● **Material to process**
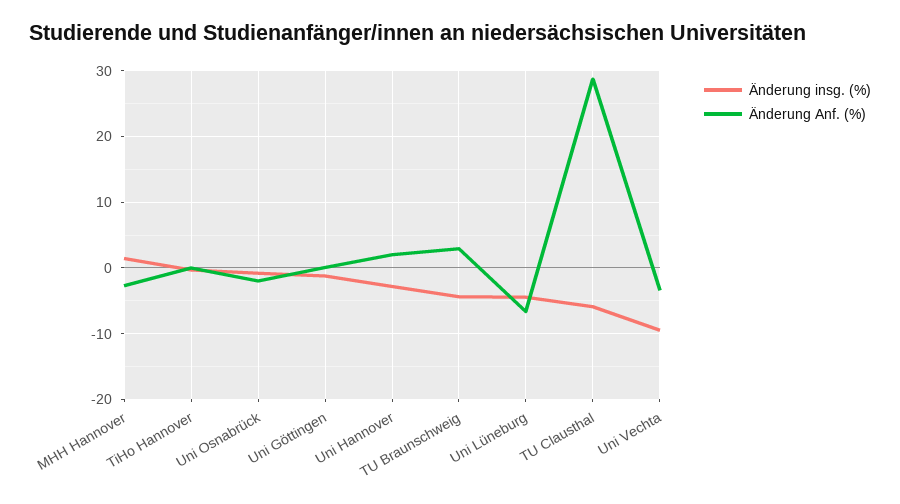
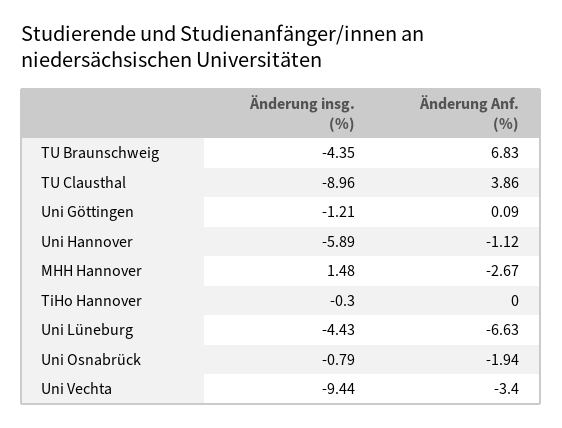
  {
    "Änderung insg. (%)": {
      "MHH Hannover": 1.48,
      "TiHo Hannover": -0.3,
      "Uni Osnabrück": -0.79,
      "Uni Göttingen": -1.21,
-     "Uni Hannover": -3,
+     "Uni Hannover": -5.89,
      "TU Braunschweig": -4.35,
      "Uni Lüneburg": -4.43,
-     "TU Clausthal": -6,
+     "TU Clausthal": -8.96,
      "Uni Vechta": -9.44
    },
    "Änderung Anf. (%)": {
      "MHH Hannover": -2.67,
      "TiHo Hannover": 0,
      "Uni Osnabrück": -1.94,
      "Uni Göttingen": 0.09,
-     "Uni Hannover": 2,
+     "Uni Hannover": -1.12,
-     "TU Braunschweig": 3,
+     "TU Braunschweig": 6.83,
      "Uni Lüneburg": -6.63,
-     "TU Clausthal": 29,
+     "TU Clausthal": 3.86,
      "Uni Vechta": -3.4
    }
  }

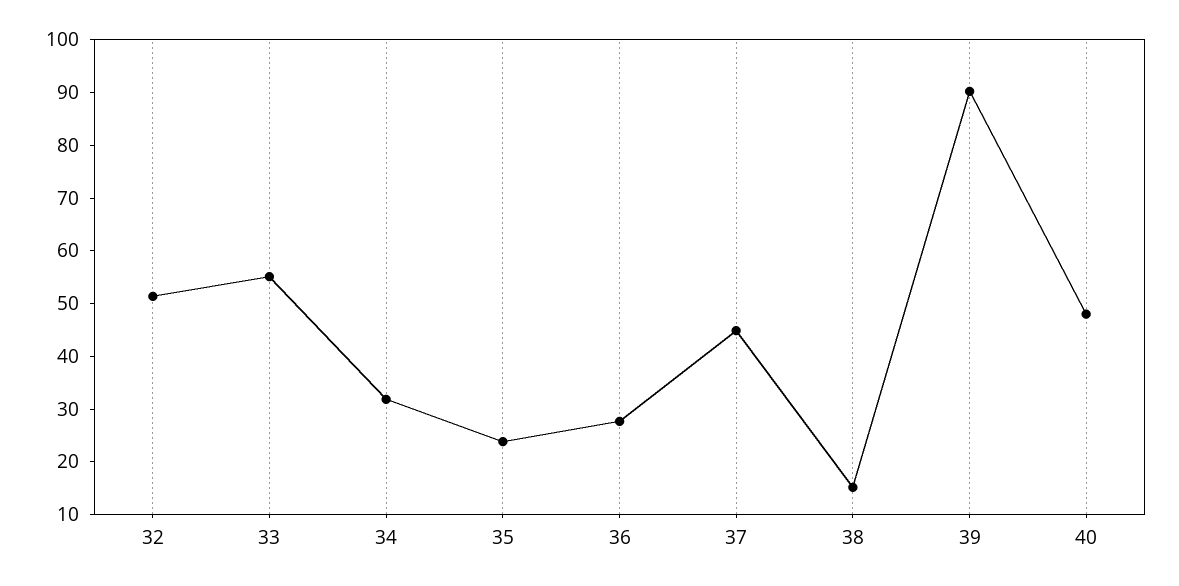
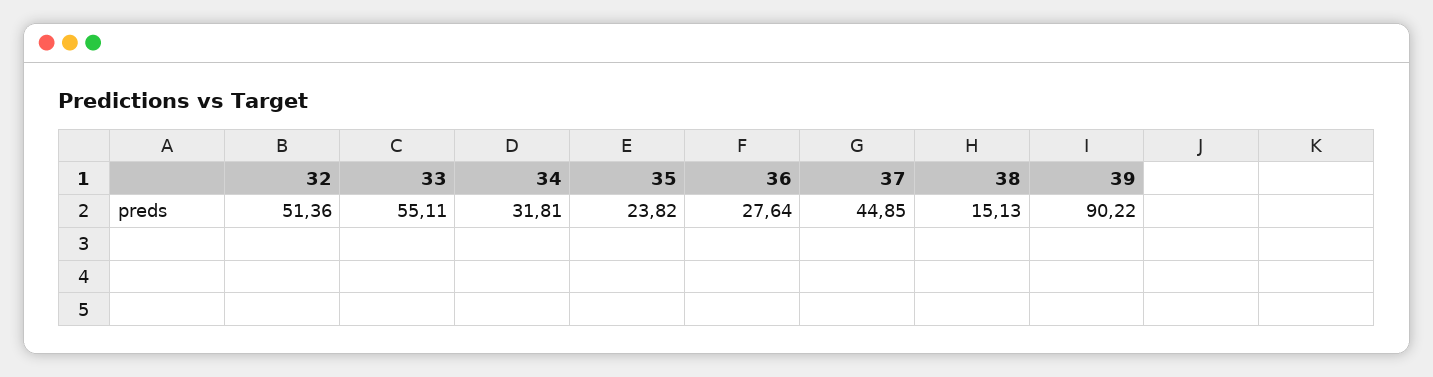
  {
    "32": 51.36,
    "33": 55.11,
    "34": 31.81,
    "35": 23.82,
    "36": 27.64,
    "37": 44.85,
    "38": 15.13,
-   "39": 90.22,
+   "39": 90.22
-   "40": 48
  }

● **Task statement**
Scan the entries for lines holding the string "Braunschweig", then copy every one of them.

● **Response**
      "TU Braunschweig": -4.35,
-     "TU Braunschweig": 3,
+     "TU Braunschweig": 6.83,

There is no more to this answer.